In attack alongside Maradona there were Bruno Giordano and Careca. At a point, the trio were nicknamed the magical frontline, from their names: Ma-Gi-Ca.

Giordano had previously been Serie A’s top goalscorer of the season with Lazio before joining Napoli a year after they brought in Maradona. When they won the Copa Italia in 1987 it was he and not Maradona who finished as top scorer of the competition.

Careca was a Brazilian prodigy who scored 73 goals for Napoli, eight fewer than Maradona, having played 24 games less than the Argentinian.

So the idea that Maradona “did it alone” in Napoli is ridiculous. That’s an idea built up around a cult of personality but doesn’t actually exist. It is more the romantic fiction built around the man than actual reality. It is more correct to say that his teammates were not as publicised as he was, which is only natural given the period in question.

Even Xavi, Iniesta and Busquets occasionally went unnoticed and would have been even more so if they had played in an era without the Internet.

Also, Messi secured his achievements in a tough league, same as Maradona. When Messi emerged in the late 2000s the Spanish league had become the strongest in the world. Between 2008 and 2018, seven out of the 10 Champions League winners were Spanish. The likes of Atletico Madrid, Espanyol and Sevilla were the teams to beat in the Europa League.

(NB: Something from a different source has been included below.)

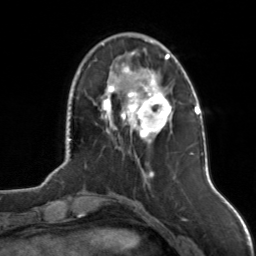
Breast MRI, one axial slice; slice 34 of 126 in the series (ordered by position); cropped to one breast; dynamic contrast-enhanced series, time point 2 of 7 at this slice position (early post-contrast); 3 T; TE 1.7 ms, TR 4.6 ms; 1 mm slice thickness; 256 × 256 image matrix, field of view 160 × 160 mm. Female patient.
Annotated regions visible in this slice (semi-automatic segmentation, software-assisted and operator-edited):
- enhancing-tissue mask used for the functional tumour volume (all voxels passing the contrast-enhancement thresholds inside the analysis volume; usually the tumour): bounding box <100,52,172,144> (left, top, right, bottom; pixels)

But Messi still dominated. He won eight Ballon d’Or awards and completely changed what it means to be a playmaker and a goalscorer. He has 894 career goals and still counting, more than double the 348 that Maradona could muster.

People also forget that Maradona played in the same club Messi did. He had the same opportunity at Barcelona but struggled to achieve anything. They won three trophies in is two seasons but these were cups. They couldn’t win the league.

After getting extremely frustrated at the club he started an infamous fight on the football pitch during a cup final against Athletic Bilbao, which Barcelona lost. After breaking down and quarrelling with a lot of people, including club executives, he was forced to leave Barcelona. Indeed, the club won the league the following season without him.

If there is any metric in which people could have an actual argument that Maradona surpasses Messi, it is perhaps in Maradona’s well-publicised fighting spirit. But Messi was never in the situation where that was necessary.

In fact, most people would rather sit and marvel at Messi’s genius than quarrel with or insult him, which Maradona claimed was the reason he broke down at the club. If anyone thinks insults no longer exist in modern football, they should consider the case of Vinicius Junior, who has been subjected to excessive abuse.

Messi had his low moments. In 2016 when Argentina lost the Copa America final, for example, he was at his nadir. He retired from the national team and gave up completely. But then he came back, with a beard and a renewed determination to become a champion with Albiceleste, and six years later in Qatar, he had the World Cup in his hands and the world at his feet.

When he has faced challenges, the Greatest of All Time, the GOAT, has conquered them. But most of the time he didn’t need to fight, because his sheer brilliance was just more than enough to pave the way.